Polecenie
Skopiuj wiernie cały tekst z danych, wiersz po wierszu. Obrazy pomiń w odpowiedzi.

Dane
........
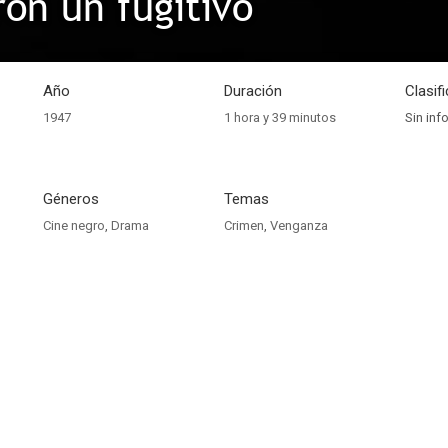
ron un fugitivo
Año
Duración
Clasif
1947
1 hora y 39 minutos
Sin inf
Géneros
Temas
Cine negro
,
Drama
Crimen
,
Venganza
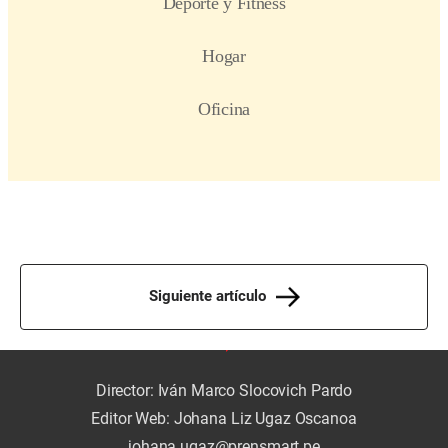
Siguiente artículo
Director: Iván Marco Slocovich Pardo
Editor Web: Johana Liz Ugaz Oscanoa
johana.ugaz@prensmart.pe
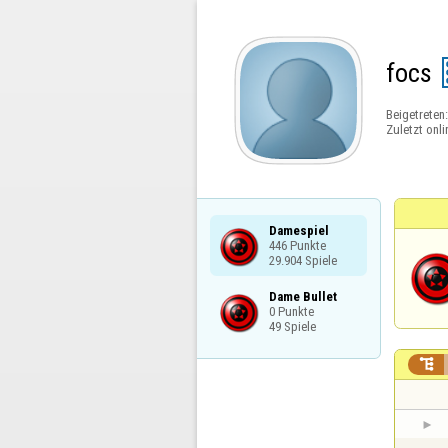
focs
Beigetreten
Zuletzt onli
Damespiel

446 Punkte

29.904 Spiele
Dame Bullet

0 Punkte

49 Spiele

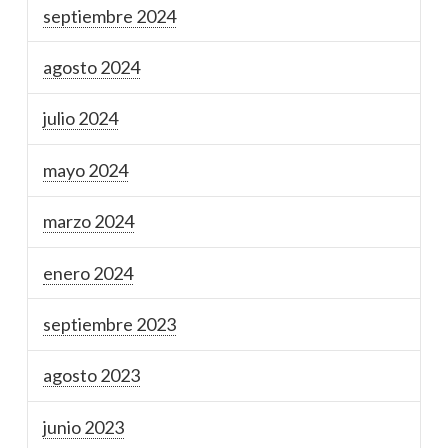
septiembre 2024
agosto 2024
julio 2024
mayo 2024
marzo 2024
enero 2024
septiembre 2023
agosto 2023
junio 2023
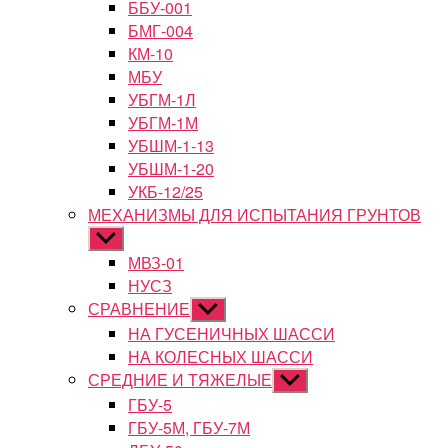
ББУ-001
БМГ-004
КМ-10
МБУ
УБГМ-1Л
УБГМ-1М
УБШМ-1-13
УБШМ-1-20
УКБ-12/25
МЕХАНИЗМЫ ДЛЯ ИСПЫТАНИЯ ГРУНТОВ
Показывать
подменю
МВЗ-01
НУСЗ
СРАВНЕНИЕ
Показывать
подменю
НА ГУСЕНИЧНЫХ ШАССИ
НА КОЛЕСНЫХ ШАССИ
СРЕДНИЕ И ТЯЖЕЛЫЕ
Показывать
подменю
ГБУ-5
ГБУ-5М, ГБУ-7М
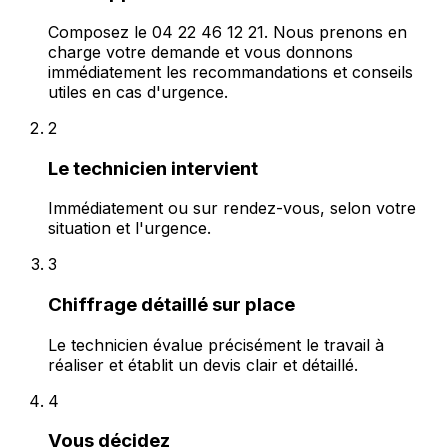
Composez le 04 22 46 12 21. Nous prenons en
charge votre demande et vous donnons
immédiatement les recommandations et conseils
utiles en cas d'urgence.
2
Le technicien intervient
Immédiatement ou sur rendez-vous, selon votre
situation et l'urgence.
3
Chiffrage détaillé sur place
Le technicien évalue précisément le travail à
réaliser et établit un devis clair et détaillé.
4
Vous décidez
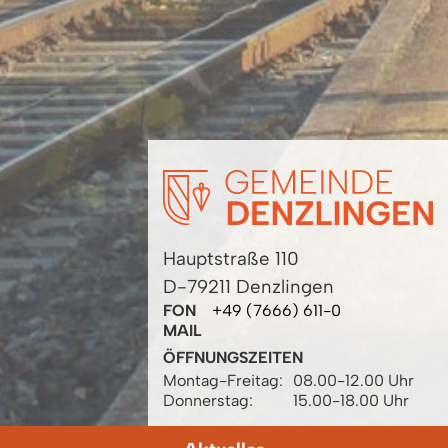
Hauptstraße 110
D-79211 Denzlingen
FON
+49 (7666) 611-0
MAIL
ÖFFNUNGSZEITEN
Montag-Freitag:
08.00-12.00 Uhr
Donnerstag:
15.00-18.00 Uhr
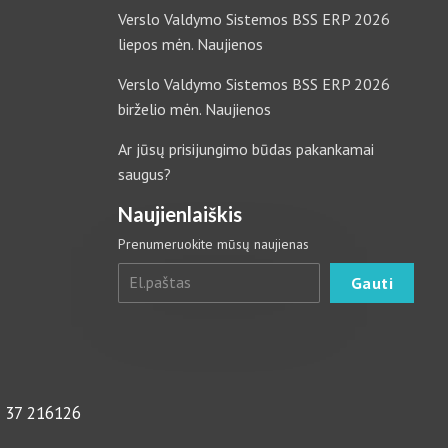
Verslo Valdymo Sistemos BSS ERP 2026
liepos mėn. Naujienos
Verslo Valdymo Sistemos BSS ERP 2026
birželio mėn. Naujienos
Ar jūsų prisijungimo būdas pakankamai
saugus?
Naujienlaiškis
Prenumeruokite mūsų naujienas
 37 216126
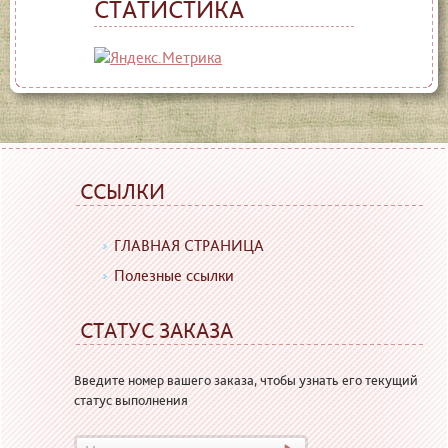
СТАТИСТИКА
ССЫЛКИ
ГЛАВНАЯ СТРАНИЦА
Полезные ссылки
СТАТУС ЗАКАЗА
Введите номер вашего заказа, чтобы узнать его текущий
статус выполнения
........
Odpowiedź
ron un fugitivo
Año
Duración
Clasif
1947
1 hora y 39 minutos
Sin inf
Géneros
Temas
Cine negro
,
Drama
Crimen
,
Venganza
Siguiente artículo
Director: Iván Marco Slocovich Pardo
Editor Web: Johana Liz Ugaz Oscanoa
johana.ugaz@prensmart.pe
focs
Beigetreten
Zuletzt onli
Damespiel

446 Punkte

29.904 Spiele
Dame Bullet

0 Punkte

49 Spiele

septiembre 2024
agosto 2024
julio 2024
mayo 2024
marzo 2024
enero 2024
septiembre 2023
agosto 2023
junio 2023
ББУ-001
БМГ-004
КМ-10
МБУ
УБГМ-1Л
УБГМ-1М
УБШМ-1-13
УБШМ-1-20
УКБ-12/25
МЕХАНИЗМЫ ДЛЯ ИСПЫТАНИЯ ГРУНТОВ
Показывать
подменю
МВЗ-01
НУСЗ
СРАВНЕНИЕ
Показывать
подменю
НА ГУСЕНИЧНЫХ ШАССИ
НА КОЛЕСНЫХ ШАССИ
СРЕДНИЕ И ТЯЖЕЛЫЕ
Показывать
подменю
ГБУ-5
ГБУ-5М, ГБУ-7М
Composez le 04 22 46 12 21. Nous prenons en
charge votre demande et vous donnons
immédiatement les recommandations et conseils
utiles en cas d'urgence.
2
Le technicien intervient
Immédiatement ou sur rendez-vous, selon votre
situation et l'urgence.
3
Chiffrage détaillé sur place
Le technicien évalue précisément le travail à
réaliser et établit un devis clair et détaillé.
4
Vous décidez
Hauptstraße 110
D-79211 Denzlingen
FON
+49 (7666) 611-0
MAIL
ÖFFNUNGSZEITEN
Montag-Freitag:
08.00-12.00 Uhr
Donnerstag:
15.00-18.00 Uhr
Verslo Valdymo Sistemos BSS ERP 2026
liepos mėn. Naujienos
Verslo Valdymo Sistemos BSS ERP 2026
birželio mėn. Naujienos
Ar jūsų prisijungimo būdas pakankamai
saugus?
Naujienlaiškis
Prenumeruokite mūsų naujienas
 37 216126
СТАТИСТИКА
ССЫЛКИ
ГЛАВНАЯ СТРАНИЦА
Полезные ссылки
СТАТУС ЗАКАЗА
Введите номер вашего заказа, чтобы узнать его текущий
статус выполнения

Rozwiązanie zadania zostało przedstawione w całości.